== Exercise ==
All entries below need to be written out exactly, but without their pictures.

(Supplied records Opens)

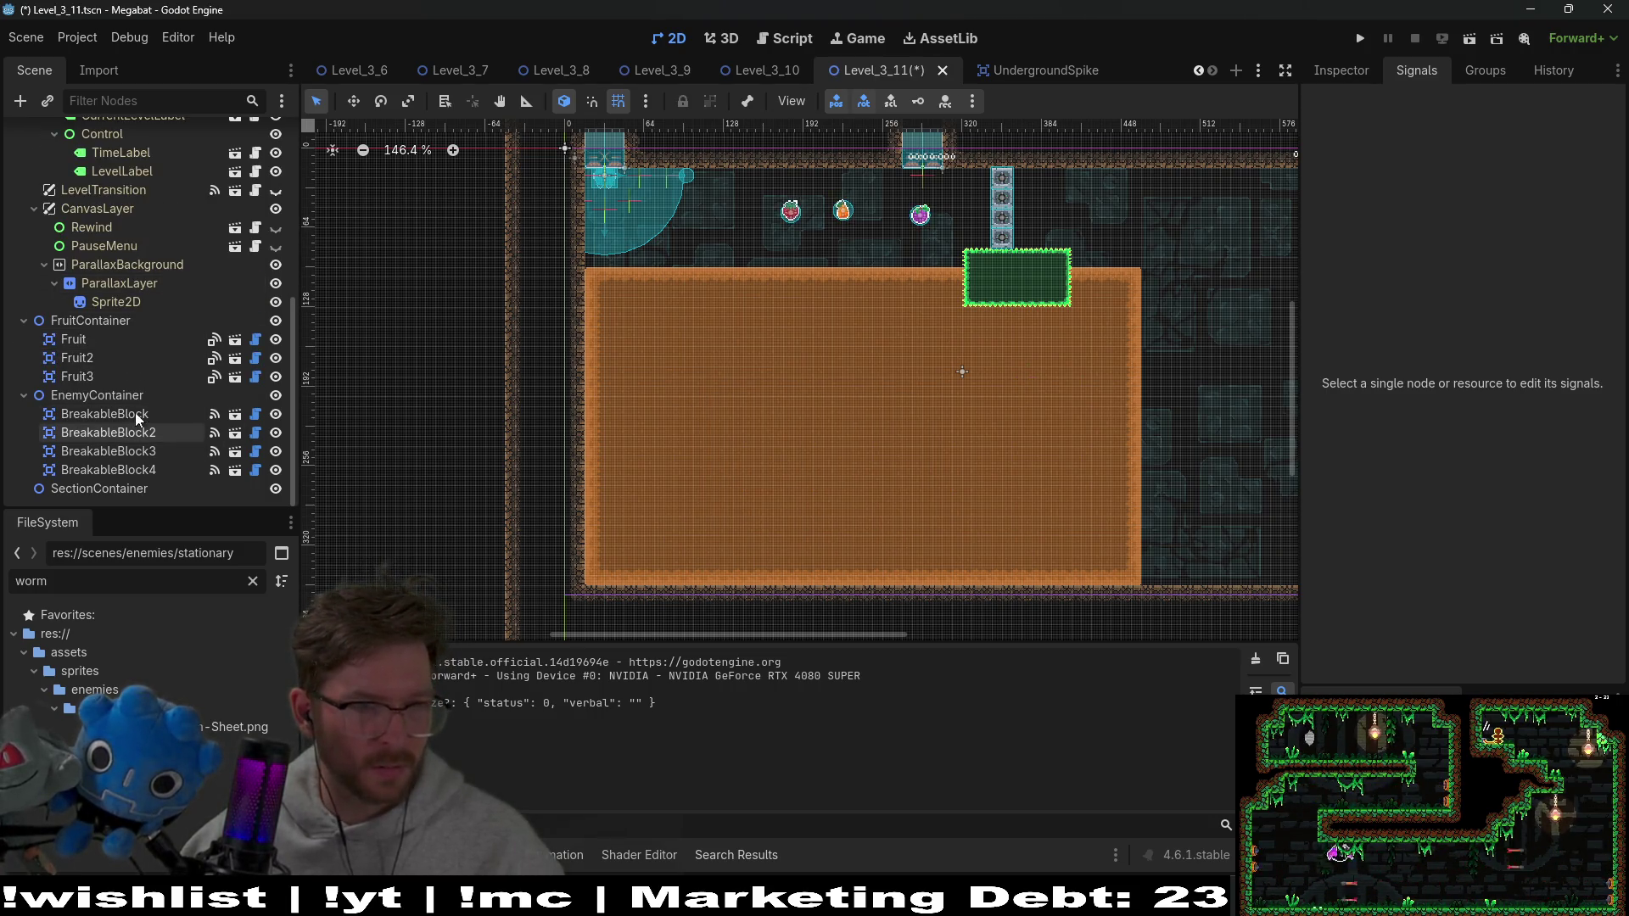
Instance an UndergroundSpike under EnemyContainer and place it on the orange area
click(122, 397)
right_click(122, 397)
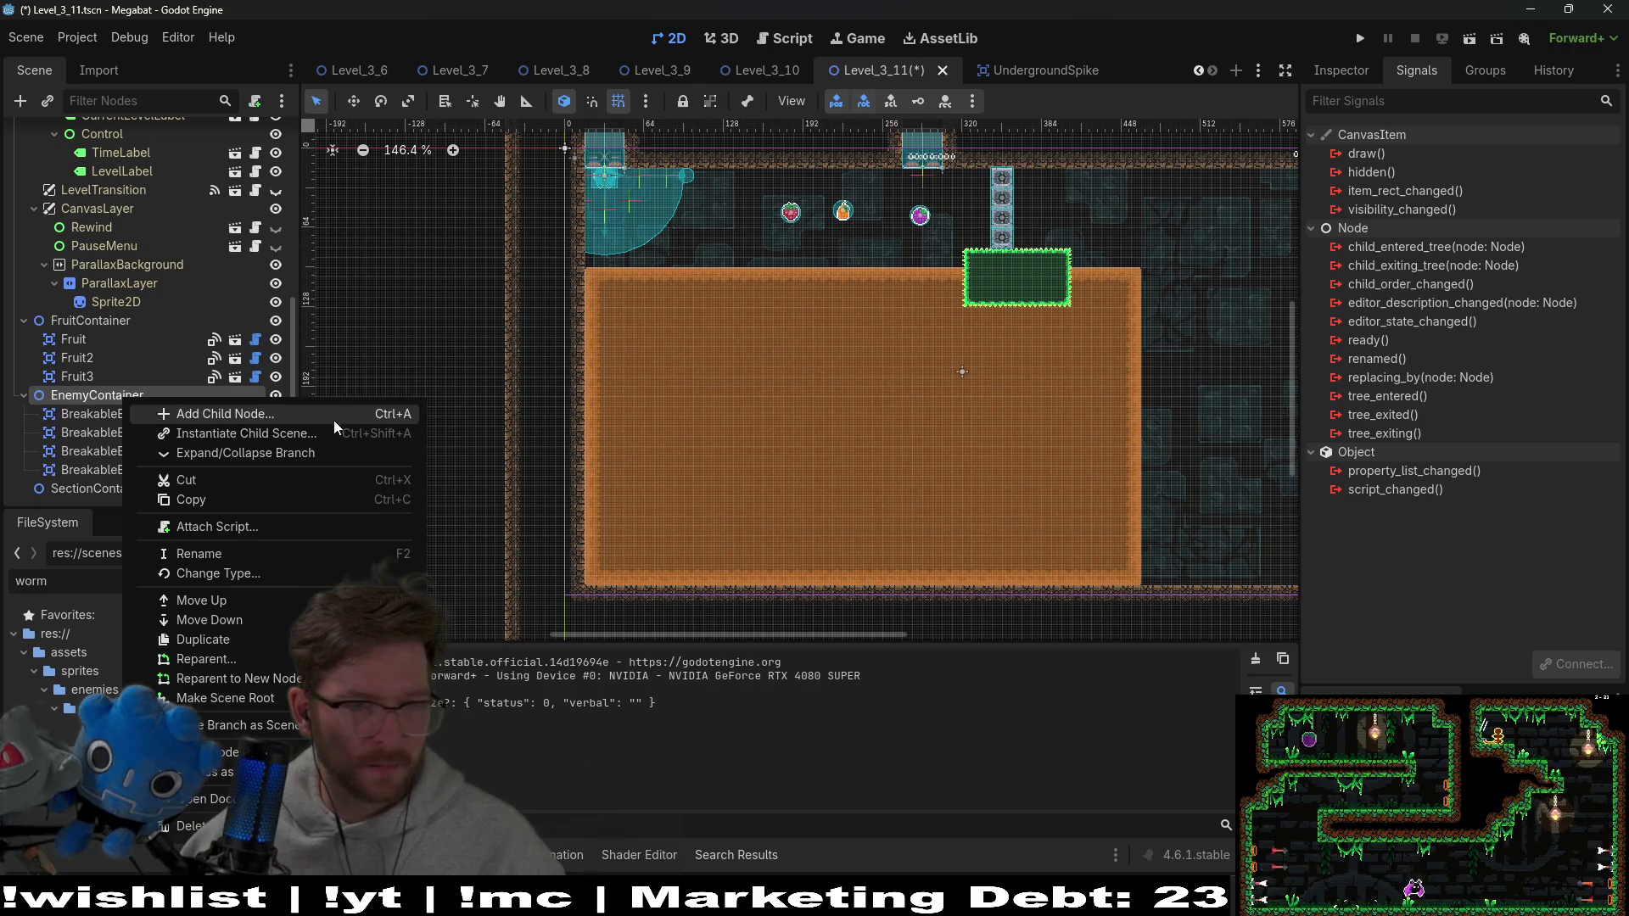
click(236, 435)
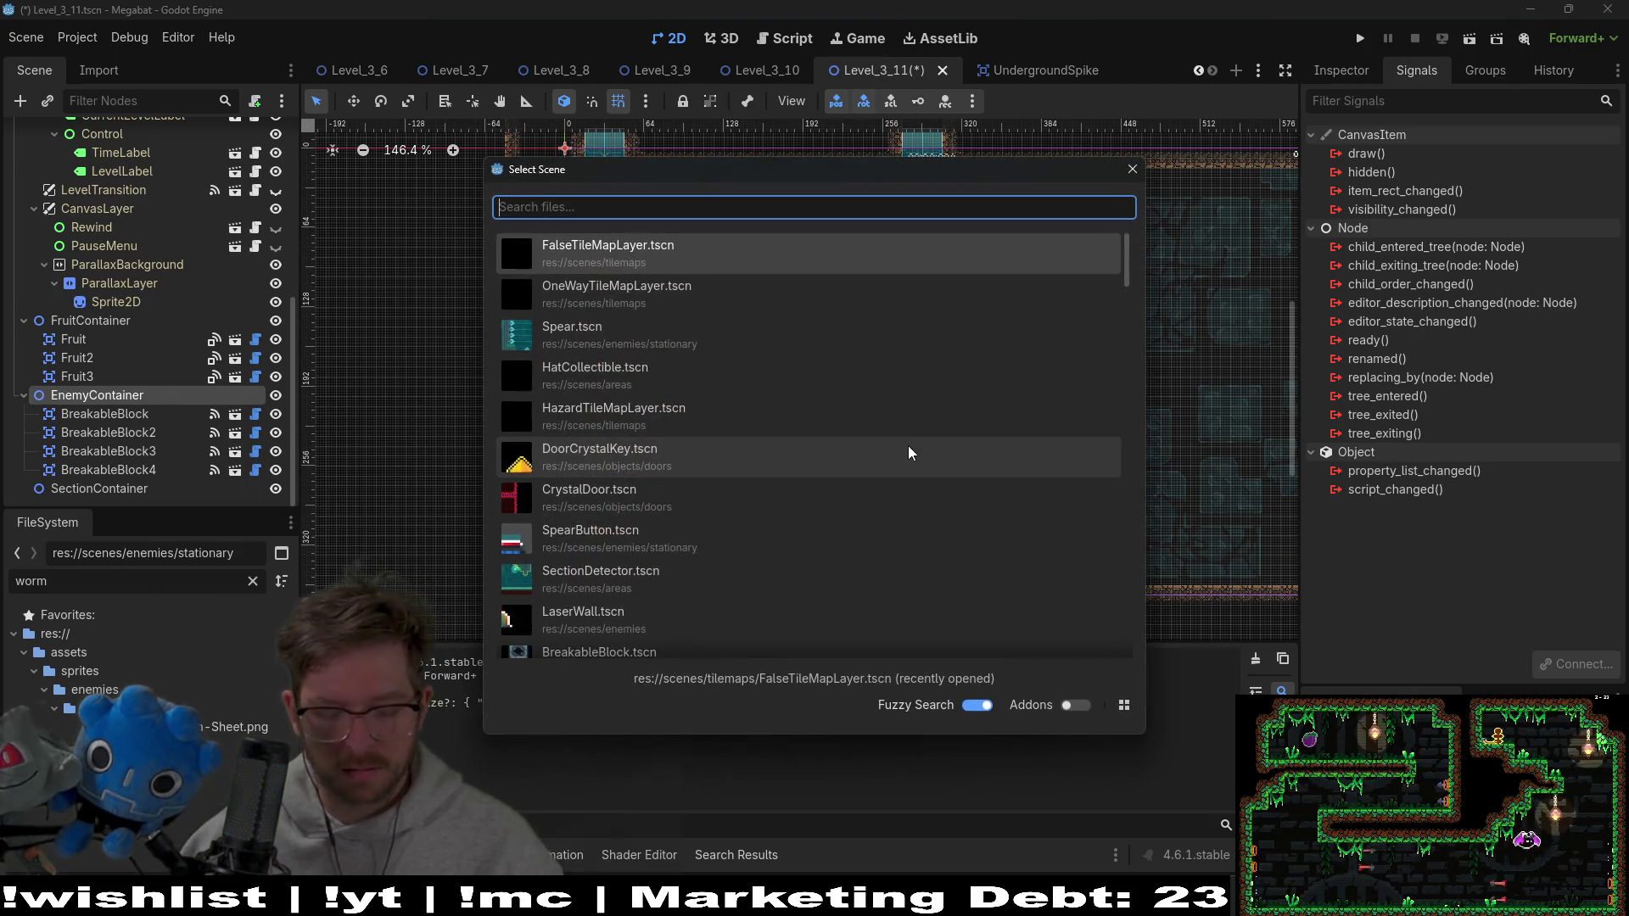
text(under)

(Supplied records Closes)

== Solution ==
Instance an UndergroundSpike under EnemyContainer and place it on the orange area
click(122, 397)
right_click(122, 397)
click(236, 435)
text(under)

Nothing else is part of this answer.